Jean-Vincent Placé à un videur « Le prix de ma chemise, cela fait un RSA complet pour ta famille »

C’est ce mercredi que Jean-Vincent Placé devra répondre d’une accusation d’ injures racistes et violences dans un bar parisien, comme le rappelle le Parisien, qui dévoile quelques déclarations de l’ex ministre.

En avril dernier, l’ex secrétaire d’Etat avait fait parlé de lui pour avoir saccagé un bar, insulté un policier d’origine maghrébine venu l’interpeller, et d’avoir agressé une femme.

Il sera jugé par le tribunal correctionnel le 11 juillet prochain pour injures racistes et violences et pour agression.
Le Parisien relaye quelques propos tenus par l’ex ministre ce soir là, notamment à l’encontre d’une fille.
« Il m’a dit Je suis ministre, ce qui me ferait très plaisir c’est que tu danses pour mon ami ici présent qui est parlementaire en me désignant son collègue, a confié la plaignante, âgée de 20 ans.

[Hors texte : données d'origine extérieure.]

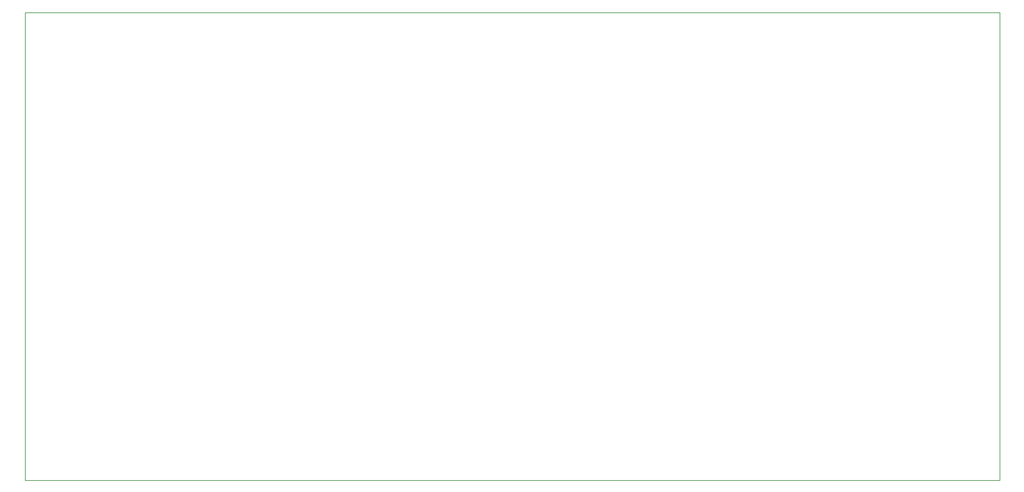
<source format=gbr>
%TF.GenerationSoftware,KiCad,Pcbnew,7.0.10*%
%TF.CreationDate,2024-03-24T23:27:10+02:00*%
%TF.ProjectId,Sensing_Subsystem_Group_8,53656e73-696e-4675-9f53-756273797374,rev?*%
%TF.SameCoordinates,Original*%
%TF.FileFunction,Profile,NP*%
%FSLAX46Y46*%
G04 Gerber Fmt 4.6, Leading zero omitted, Abs format (unit mm)*
G04 Created by KiCad (PCBNEW 7.0.10) date 2024-03-24 23:27:10*
%MOMM*%
%LPD*%
G01*
G04 APERTURE LIST*
%TA.AperFunction,Profile*%
%ADD10C,0.100000*%
%TD*%
G04 APERTURE END LIST*
D10*
X76200000Y-73660000D02*
X208280000Y-73660000D01*
X208280000Y-137160000D01*
X76200000Y-137160000D01*
X76200000Y-73660000D01*
M02*

</source>
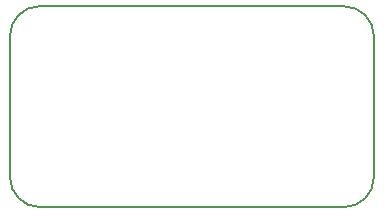
<source format=gbr>
G04 #@! TF.GenerationSoftware,KiCad,Pcbnew,(5.0.0)*
G04 #@! TF.CreationDate,2018-10-08T16:27:30-04:00*
G04 #@! TF.ProjectId,USBPowerSwtich,555342506F7765725377746963682E6B,rev?*
G04 #@! TF.SameCoordinates,Original*
G04 #@! TF.FileFunction,Profile,NP*
%FSLAX46Y46*%
G04 Gerber Fmt 4.6, Leading zero omitted, Abs format (unit mm)*
G04 Created by KiCad (PCBNEW (5.0.0)) date 10/08/18 16:27:30*
%MOMM*%
%LPD*%
G01*
G04 APERTURE LIST*
%ADD10C,0.150000*%
G04 APERTURE END LIST*
D10*
X69600000Y-88500000D02*
G75*
G02X67100000Y-86000000I0J2500000D01*
G01*
X97900000Y-86000000D02*
G75*
G02X95400000Y-88500000I-2500000J0D01*
G01*
X95400000Y-71500000D02*
G75*
G02X97900000Y-74000000I0J-2500000D01*
G01*
X67100000Y-74000000D02*
G75*
G02X69600000Y-71500000I2500000J0D01*
G01*
X95400000Y-71500000D02*
X69600000Y-71500000D01*
X97900000Y-86000000D02*
X97900000Y-74000000D01*
X69600000Y-88500000D02*
X95400000Y-88500000D01*
X67100000Y-74000000D02*
X67100000Y-86000000D01*
M02*

</source>
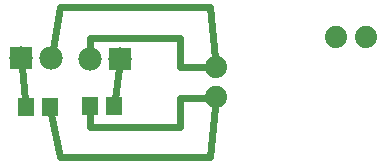
<source format=gtl>
G04 MADE WITH FRITZING*
G04 WWW.FRITZING.ORG*
G04 DOUBLE SIDED*
G04 HOLES PLATED*
G04 CONTOUR ON CENTER OF CONTOUR VECTOR*
%ASAXBY*%
%FSLAX23Y23*%
%MOIN*%
%OFA0B0*%
%SFA1.0B1.0*%
%ADD10C,0.074000*%
%ADD11C,0.078000*%
%ADD12R,0.078000X0.078000*%
%ADD13R,0.055118X0.059055*%
%ADD14C,0.024000*%
%ADD15R,0.001000X0.001000*%
%LNCOPPER1*%
G90*
G70*
G54D10*
X910Y362D03*
X910Y462D03*
X1310Y562D03*
X1410Y562D03*
X910Y362D03*
X910Y462D03*
X1310Y562D03*
X1410Y562D03*
G54D11*
X261Y492D03*
X361Y492D03*
X591Y490D03*
X491Y490D03*
G54D12*
X261Y492D03*
X591Y490D03*
G54D13*
X491Y333D03*
X572Y333D03*
X277Y331D03*
X358Y331D03*
G54D14*
X392Y162D02*
X491Y162D01*
D02*
X892Y162D02*
X907Y331D01*
D02*
X491Y162D02*
X892Y162D01*
D02*
X362Y307D02*
X392Y162D01*
D02*
X392Y662D02*
X892Y662D01*
D02*
X892Y662D02*
X907Y493D01*
D02*
X367Y522D02*
X392Y662D01*
D02*
X264Y462D02*
X274Y355D01*
D02*
X588Y461D02*
X575Y357D01*
D02*
X791Y262D02*
X791Y361D01*
D02*
X791Y361D02*
X879Y361D01*
D02*
X491Y262D02*
X791Y262D01*
D02*
X491Y309D02*
X491Y262D01*
D02*
X791Y561D02*
X791Y462D01*
D02*
X491Y561D02*
X791Y561D01*
D02*
X491Y521D02*
X491Y561D01*
D02*
X791Y462D02*
X879Y462D01*
G54D15*
D02*
G04 End of Copper1*
M02*
</source>
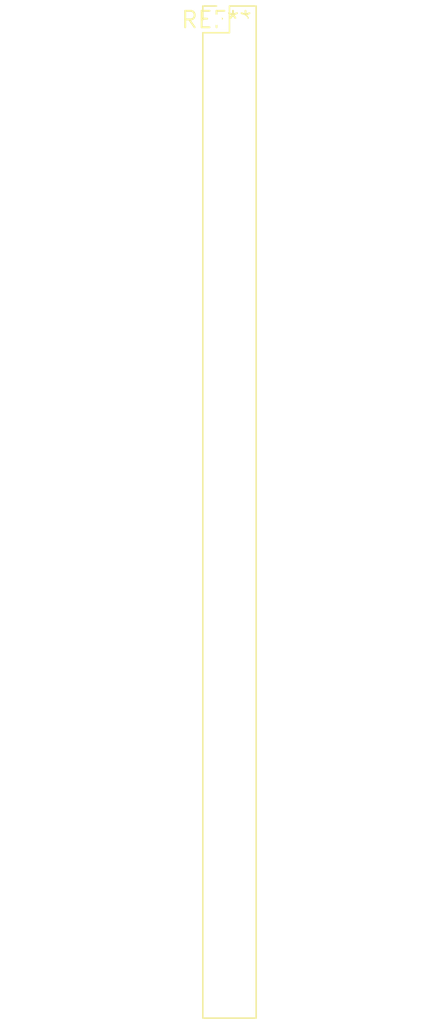
<source format=kicad_pcb>
(kicad_pcb (version 20240108) (generator pcbnew)

  (general
    (thickness 1.6)
  )

  (paper "A4")
  (layers
    (0 "F.Cu" signal)
    (31 "B.Cu" signal)
    (32 "B.Adhes" user "B.Adhesive")
    (33 "F.Adhes" user "F.Adhesive")
    (34 "B.Paste" user)
    (35 "F.Paste" user)
    (36 "B.SilkS" user "B.Silkscreen")
    (37 "F.SilkS" user "F.Silkscreen")
    (38 "B.Mask" user)
    (39 "F.Mask" user)
    (40 "Dwgs.User" user "User.Drawings")
    (41 "Cmts.User" user "User.Comments")
    (42 "Eco1.User" user "User.Eco1")
    (43 "Eco2.User" user "User.Eco2")
    (44 "Edge.Cuts" user)
    (45 "Margin" user)
    (46 "B.CrtYd" user "B.Courtyard")
    (47 "F.CrtYd" user "F.Courtyard")
    (48 "B.Fab" user)
    (49 "F.Fab" user)
    (50 "User.1" user)
    (51 "User.2" user)
    (52 "User.3" user)
    (53 "User.4" user)
    (54 "User.5" user)
    (55 "User.6" user)
    (56 "User.7" user)
    (57 "User.8" user)
    (58 "User.9" user)
  )

  (setup
    (pad_to_mask_clearance 0)
    (pcbplotparams
      (layerselection 0x00010fc_ffffffff)
      (plot_on_all_layers_selection 0x0000000_00000000)
      (disableapertmacros false)
      (usegerberextensions false)
      (usegerberattributes false)
      (usegerberadvancedattributes false)
      (creategerberjobfile false)
      (dashed_line_dash_ratio 12.000000)
      (dashed_line_gap_ratio 3.000000)
      (svgprecision 4)
      (plotframeref false)
      (viasonmask false)
      (mode 1)
      (useauxorigin false)
      (hpglpennumber 1)
      (hpglpenspeed 20)
      (hpglpendiameter 15.000000)
      (dxfpolygonmode false)
      (dxfimperialunits false)
      (dxfusepcbnewfont false)
      (psnegative false)
      (psa4output false)
      (plotreference false)
      (plotvalue false)
      (plotinvisibletext false)
      (sketchpadsonfab false)
      (subtractmaskfromsilk false)
      (outputformat 1)
      (mirror false)
      (drillshape 1)
      (scaleselection 1)
      (outputdirectory "")
    )
  )

  (net 0 "")

  (footprint "PinHeader_2x39_P2.00mm_Vertical" (layer "F.Cu") (at 0 0))

)

</source>
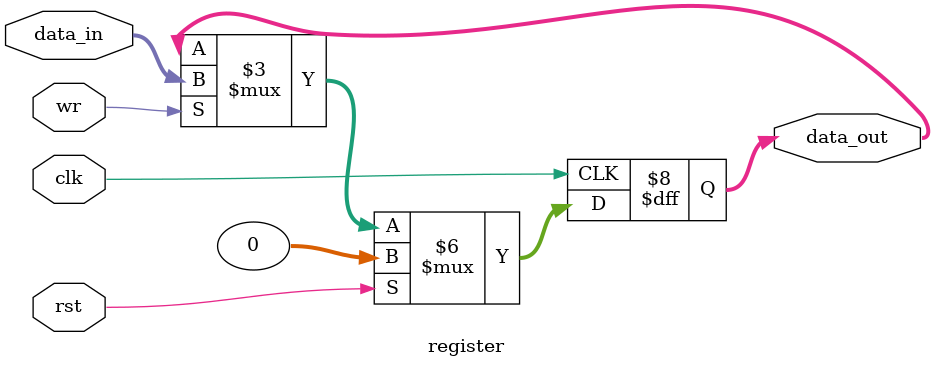
<source format=sv>

module register #(parameter WIDTH=32) (
	
  input logic			   clk,
  input logic              rst,
  input logic  [WIDTH-1:0] data_in,
  input logic              wr,
  
  output logic [WIDTH-1:0] data_out

);
  
  always_ff @(posedge clk) begin
    if      (rst) data_out <= 0;
    else if (wr)  data_out <= data_in;
    else          data_out <= data_out;
  end
  
endmodule
</source>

J’ai dit Je ne suis pas intéressée et me suis retournée pour parler avec mes amies. À ce moment, il m’a saisi le bras gauche et m’a tirée violemment vers lui. Il m’a dit Mais vas-y, je te paye. J’ai dit Non je suis toujours pas intéressée, je ne suis pas à vendre. »

Placé admet avoir été «lourd et insistant»
Jean-Vincent Placé s’en serait ensuite emporté contre un videur, Mohammed B, surnommé Vlad.

« On n’est pas au Maghreb ici. », lui avait-il lancé.

« Vlad » raconte : « [Il] a dit Tu sais pas qui je suis, je vais t’envoyer à Ouagadougou par le premier vol, ça va te faire tout drôle […] Le prix de ma chemise, cela fait un RSA complet pour ta famille. ».

L’ex ministre aurait aussi traité des policiers de la BAC (brigade anticriminalité) de « tocards ».
« Ils arrivent quand les connards ? » aurait-il ajouté en attendant l’arrivée des renforts. « En terme pénal […] c’est ce que je regrette le plus de cette soirée et n’en suis pas très fier ».